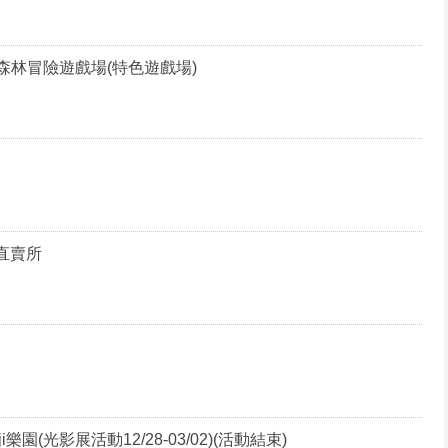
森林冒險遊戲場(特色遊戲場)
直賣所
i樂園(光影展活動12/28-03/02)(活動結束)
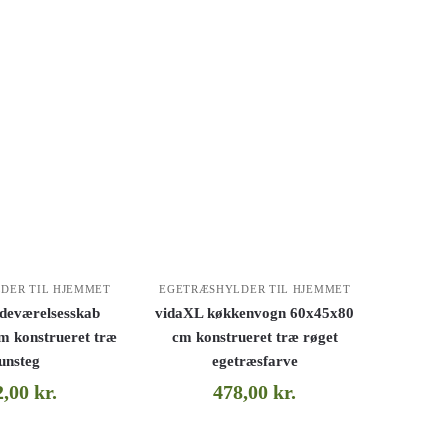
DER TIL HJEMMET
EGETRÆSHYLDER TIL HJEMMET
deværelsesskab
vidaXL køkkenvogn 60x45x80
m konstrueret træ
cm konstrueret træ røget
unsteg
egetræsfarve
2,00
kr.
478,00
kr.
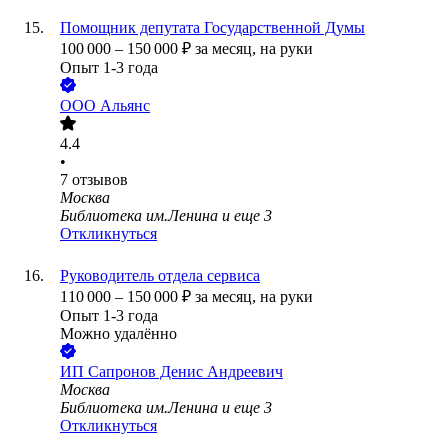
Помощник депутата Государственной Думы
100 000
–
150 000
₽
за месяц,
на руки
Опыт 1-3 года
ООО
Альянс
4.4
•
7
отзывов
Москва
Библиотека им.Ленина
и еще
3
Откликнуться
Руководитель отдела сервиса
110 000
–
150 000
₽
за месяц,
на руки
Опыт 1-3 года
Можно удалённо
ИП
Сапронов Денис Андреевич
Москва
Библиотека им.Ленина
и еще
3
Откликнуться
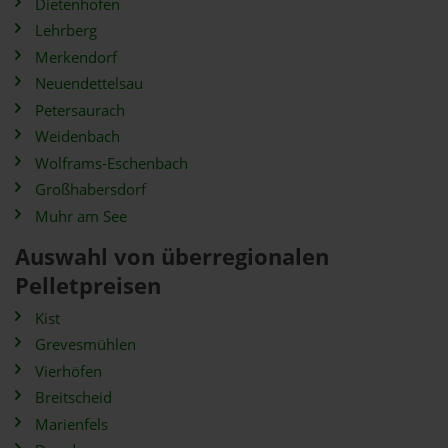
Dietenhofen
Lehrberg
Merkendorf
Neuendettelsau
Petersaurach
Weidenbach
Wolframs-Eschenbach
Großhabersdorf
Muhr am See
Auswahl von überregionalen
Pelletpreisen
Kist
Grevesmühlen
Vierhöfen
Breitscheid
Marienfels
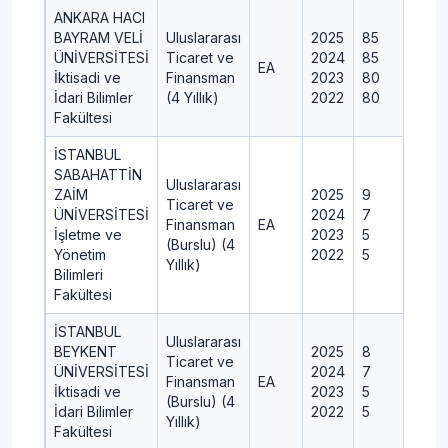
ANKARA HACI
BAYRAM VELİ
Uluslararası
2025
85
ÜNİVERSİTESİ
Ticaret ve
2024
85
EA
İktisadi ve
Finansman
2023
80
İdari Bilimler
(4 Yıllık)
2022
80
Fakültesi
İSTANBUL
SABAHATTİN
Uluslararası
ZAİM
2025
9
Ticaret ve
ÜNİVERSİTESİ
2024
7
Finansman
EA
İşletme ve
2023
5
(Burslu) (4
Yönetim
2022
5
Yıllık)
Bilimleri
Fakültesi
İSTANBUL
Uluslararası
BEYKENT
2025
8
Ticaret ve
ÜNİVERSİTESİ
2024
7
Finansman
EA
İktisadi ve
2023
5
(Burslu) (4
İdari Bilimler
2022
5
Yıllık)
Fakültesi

= = = =

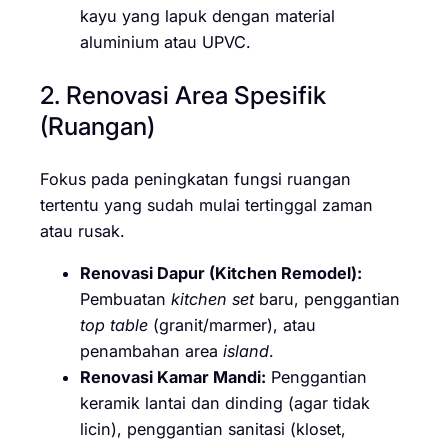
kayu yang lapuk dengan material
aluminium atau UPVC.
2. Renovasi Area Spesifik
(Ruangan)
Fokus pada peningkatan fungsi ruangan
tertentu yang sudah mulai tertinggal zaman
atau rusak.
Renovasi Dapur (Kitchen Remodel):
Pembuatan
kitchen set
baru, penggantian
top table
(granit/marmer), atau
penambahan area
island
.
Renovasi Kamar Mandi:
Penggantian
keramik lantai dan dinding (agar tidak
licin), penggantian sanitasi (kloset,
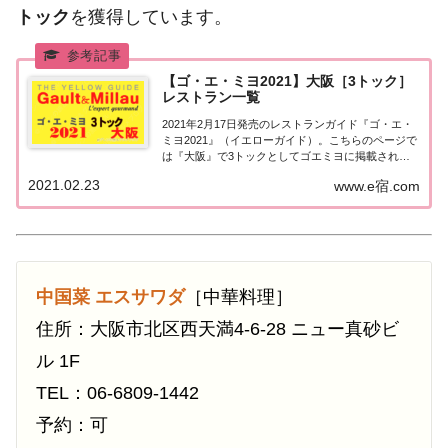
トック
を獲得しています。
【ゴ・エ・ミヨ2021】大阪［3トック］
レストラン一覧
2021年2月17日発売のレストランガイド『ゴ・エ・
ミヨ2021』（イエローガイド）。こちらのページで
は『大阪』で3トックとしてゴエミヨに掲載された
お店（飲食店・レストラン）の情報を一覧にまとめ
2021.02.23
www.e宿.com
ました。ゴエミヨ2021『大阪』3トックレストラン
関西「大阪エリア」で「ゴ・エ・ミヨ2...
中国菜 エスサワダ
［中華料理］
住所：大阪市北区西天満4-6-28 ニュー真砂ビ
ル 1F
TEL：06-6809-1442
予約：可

= = = =

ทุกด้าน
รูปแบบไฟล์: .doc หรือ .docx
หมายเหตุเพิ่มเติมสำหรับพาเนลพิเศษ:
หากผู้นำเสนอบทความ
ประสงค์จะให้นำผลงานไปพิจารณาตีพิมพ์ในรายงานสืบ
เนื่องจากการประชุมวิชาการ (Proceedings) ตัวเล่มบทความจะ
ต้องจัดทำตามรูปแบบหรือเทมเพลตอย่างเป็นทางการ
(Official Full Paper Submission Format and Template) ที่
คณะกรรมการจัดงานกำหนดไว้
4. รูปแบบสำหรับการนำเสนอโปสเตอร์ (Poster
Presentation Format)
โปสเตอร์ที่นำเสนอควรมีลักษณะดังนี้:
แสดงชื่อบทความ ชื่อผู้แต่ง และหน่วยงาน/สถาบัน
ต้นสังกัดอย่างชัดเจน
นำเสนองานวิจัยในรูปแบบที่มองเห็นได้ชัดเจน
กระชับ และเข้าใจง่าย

= = = =

WHAT IS NEEDED. Wherever the word "konstrueret" turns up in the material, copy the whole line.

WRITTEN RESPONSE.
m konstrueret træ
cm konstrueret træ røget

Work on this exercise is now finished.